Experts Walk the Line: Avoiding Exclusion of Testimony as Legal Opinions

SB IP Holdings LLC v. Vivint, Inc., No. 4:20-CV-00886 (E.D. Tex. Jun. 15, 2023)

Author(s): Michael Bregenzer and Anthony Hao
Edited by: 
Jason Keener
June 26, 2023

Courts continue to measure that fine line between reliable expert testimony and legal opinion that patent experts constantly walk on.  In a recent opinion, the Eastern District of Texas denied a patentee’s motion to exclude the accused infringer’s expert testimony holding that the expert was merely doing his job, rather than trying to offer legal opinions.

SB IP Holdings LLC (“SBIP”) sued Vivint, Inc. (“Vivint”) for patent infringement.  Vivint asserted inequitable conduct as a defense, alleging that SBIP made false statements to the United States Patent and Trademark Office (“PTO”) during the prosecution of a relevant patent application.  Specifically, Vivint alleged that SBIP falsely represented to the PTO that an earlier application was still pending at the same time as one of the applications that led to the patents-in-suit in order to improperly obtain priority, even though SBIP knew that the earlier application had been abandoned for months and could not support a claim for priority.  Relying on SBIP’s alleged misrepresentation, the PTO issued the asserted patents.  To support its defense, Vivint retained Mr. Robert Stoll, a former Commissioner for Patents at the USPTO, to provide expert testimony regarding PTO practices and procedures and their application in this case.  While not challenging Mr. Stoll’s qualifications, SBIP moved to exclude Mr. Stoll’s testimony, arguing that: (1) Mr. Stoll offered legal opinions and conclusions that invaded the province of the court; (2) Mr. Stoll improperly “narrated” evidence; and (3) Mr. Stoll’s testimony regarding the impact of the allegedly false statements on the PTO and the intent of the various speakers was impermissible speculation.

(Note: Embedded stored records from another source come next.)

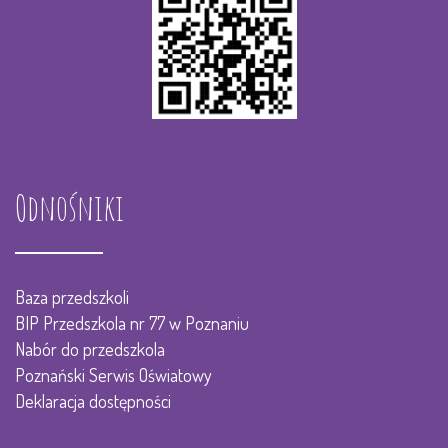
Odnośniki
Baza przedszkoli
BIP Przedszkola nr 77 w Poznaniu
Nabór do przedszkola
Poznański Serwis Oświatowy
Deklaracja dostępności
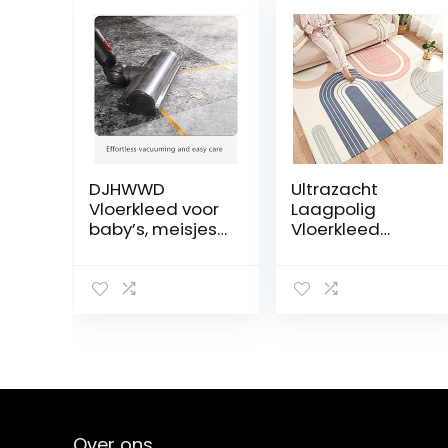
DJHWWD
Ultrazacht
Vloerkleed voor
Laagpolig
baby’s, meisjes,
Vloerkleed
decoratie, huis,
Kinderen
studeerkamer,
Speelmat
rechthoekig,
Tapijten
tapijt,
Kinderkamer,
woonkamer,
Antislip
antislip, kantoor,
Schattige
decoratie,
Regenboog
kinderkamer, 180
Kinderen
x 280 cm
Kinderkamer
Baby Vloerkleed
Over ons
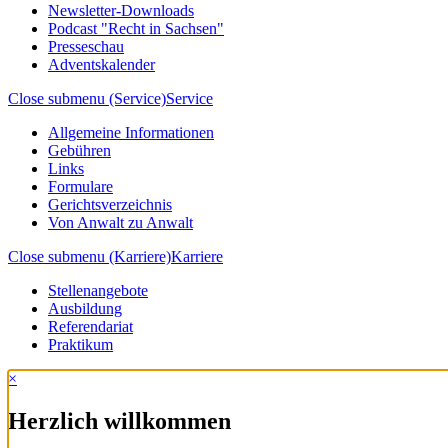
Newsletter-Downloads
Podcast "Recht in Sachsen"
Presseschau
Adventskalender
Close submenu (Service)
Service
Allgemeine Informationen
Gebühren
Links
Formulare
Gerichtsverzeichnis
Von Anwalt zu Anwalt
Close submenu (Karriere)
Karriere
Stellenangebote
Ausbildung
Referendariat
Praktikum
×
Herzlich willkommen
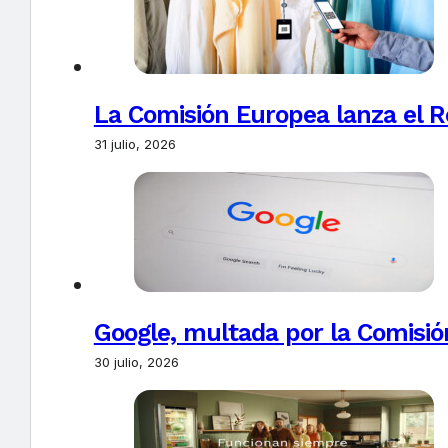
La Comisión Europea lanza el Re
31 julio, 2026
Google, multada por la Comisió
30 julio, 2026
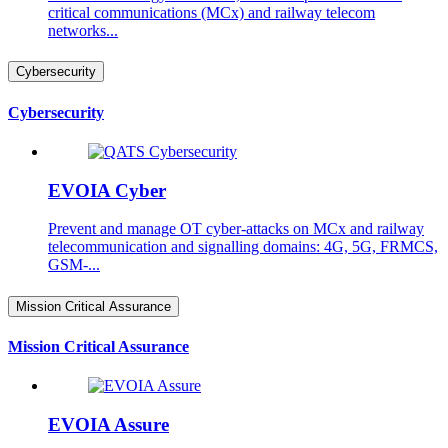
critical communications (MCx) and railway telecom
networks...
Cybersecurity
Cybersecurity
EVOIA Cyber
Prevent and manage OT cyber-attacks on MCx and railway
telecommunication and signalling domains: 4G, 5G, FRMCS,
GSM-...
Mission Critical Assurance
Mission Critical Assurance
EVOIA Assure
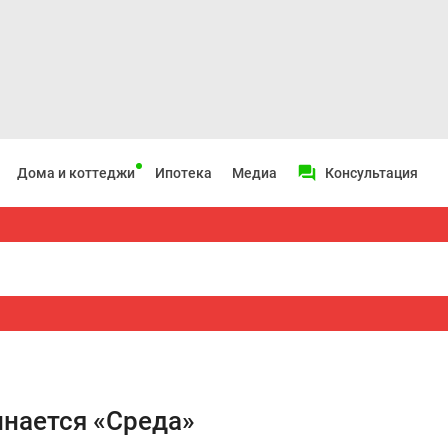
Дома и коттеджи
Ипотека
Медиа
Консультация
инается «Среда»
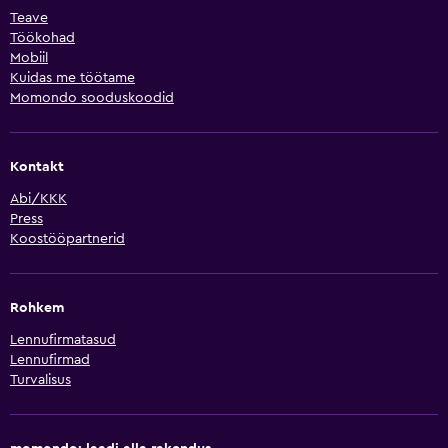
Teave
Töökohad
Mobiil
Kuidas me töötame
Momondo sooduskoodid
Kontakt
Abi/KKK
Press
Koostööpartnerid
Rohkem
Lennufirmatasud
Lennufirmad
Turvalisus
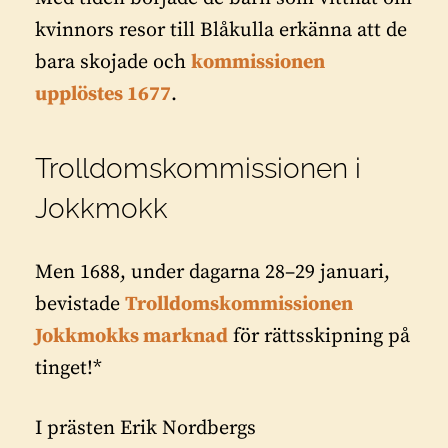
kvinnors resor till Blåkulla erkänna att de
bara skojade och
kommissionen
upplöstes 1677
.
Trolldomskommissionen i
Jokkmokk
Men 1688, under dagarna 28–29 januari,
bevistade
Trolldomskommissionen
Jokkmokks marknad
för rättsskipning på
tinget!*
I prästen Erik Nordbergs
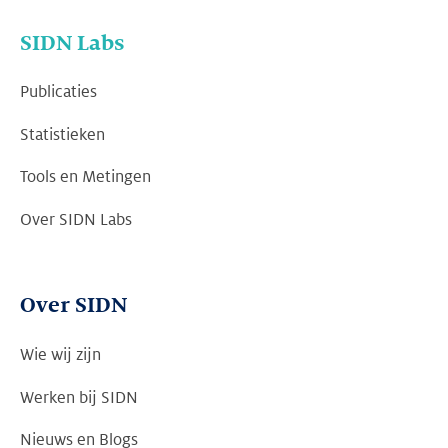
SIDN Labs
Publicaties
Statistieken
Tools en Metingen
Over SIDN Labs
Over SIDN
Wie wij zijn
Werken bij SIDN
Nieuws en Blogs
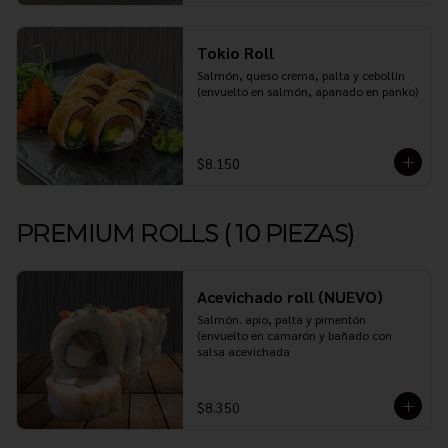
Tokio Roll
Salmón, queso crema, palta y cebollín 
(envuelto en salmón, apanado en panko)
$8.150
PREMIUM ROLLS ( 10 PIEZAS)
Acevichado roll (NUEVO)
Salmón. apio, palta y pimentón 
(envuelto en camarón y bañado con 
salsa acevichada
$8.350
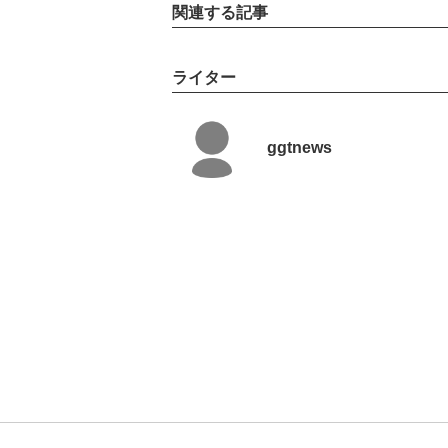
関連する記事
ライター
ggtnews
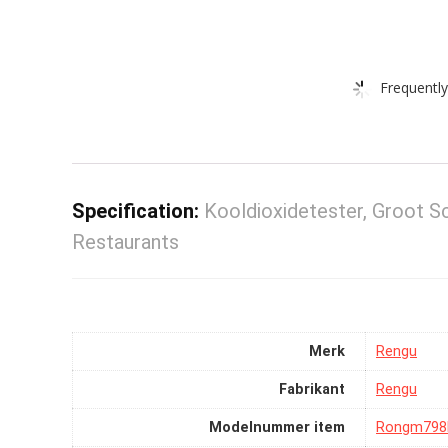
Frequently
Specification:
Kooldioxidetester, Groot S
Restaurants
Merk
‎Rengu
Fabrikant
‎Rengu
Modelnummer item
‎Rongm798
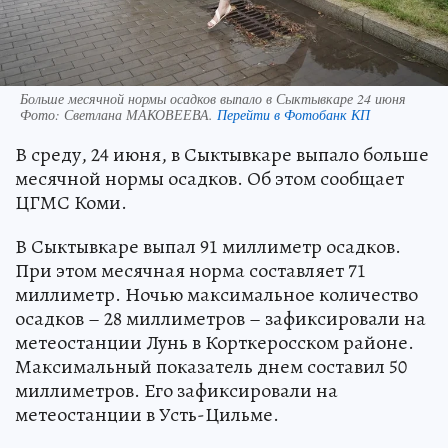
Больше месячной нормы осадков выпало в Сыктывкаре 24 июня
Фото:
Светлана МАКОВЕЕВА.
Перейти в Фотобанк КП
В среду, 24 июня, в Сыктывкаре выпало больше
месячной нормы осадков. Об этом сообщает
ЦГМС Коми.
В Сыктывкаре выпал 91 миллиметр осадков.
При этом месячная норма составляет 71
миллиметр. Ночью максимальное количество
осадков – 28 миллиметров – зафиксировали на
метеостанции Лунь в Корткеросском районе.
Максимальный показатель днем составил 50
миллиметров. Его зафиксировали на
метеостанции в Усть-Цильме.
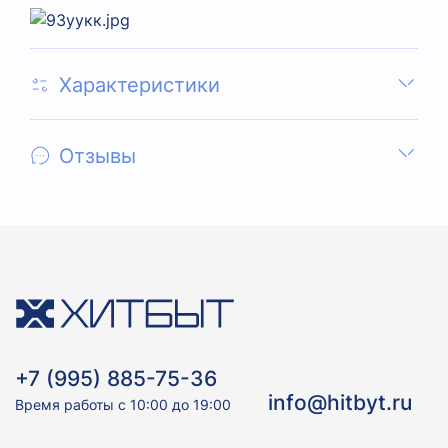
Характеристики
Отзывы
+7 (995) 885-75-36
info@hitbyt.ru
Время работы с 10:00 до 19:00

The court denied SBIP’s motion.  As an initial matter, the court observed that the court’s gatekeeping role for expert testimony is less important when, as was the case here, the expert testimony in question would be presented in a bench trial.  Then, in denying SBIP’s motion, the court made several findings.  First, the court recognized that “there is a fine line” between an expert opinion that properly applies a legal framework to the facts and one that impermissibly provides legal opinions, and that the line is particularly difficult to draw in patent cases.  However, the court found that Mr. Stoll did not “stray so far over the line” because (1) his citations to legal authorities are only intended to explain his analysis rather than to usurp the court’s role as the arbiter of the law, and (2) his testimony was based on his extensive familiarity with USPTO practice and procedure.  Second, the court ruled that it would not strike the portions of Mr. Stoll’s reports that set out background facts because it is entirely permissible for an expert to explain the facts that form the basis of his opinion.  Finally, the court found that Mr. Stoll’s testimony related to materiality was sufficiently reliable and SBIP’s arguments regarding speculation were better addressed through “cross-examination and presentation of contrary evidence” as the issue went to weight rather than admissibility.  This case demonstrates that when expert testimony will be presented in a bench trial, the judge is likely to give more leeway in expert reports when there are no jury concerns.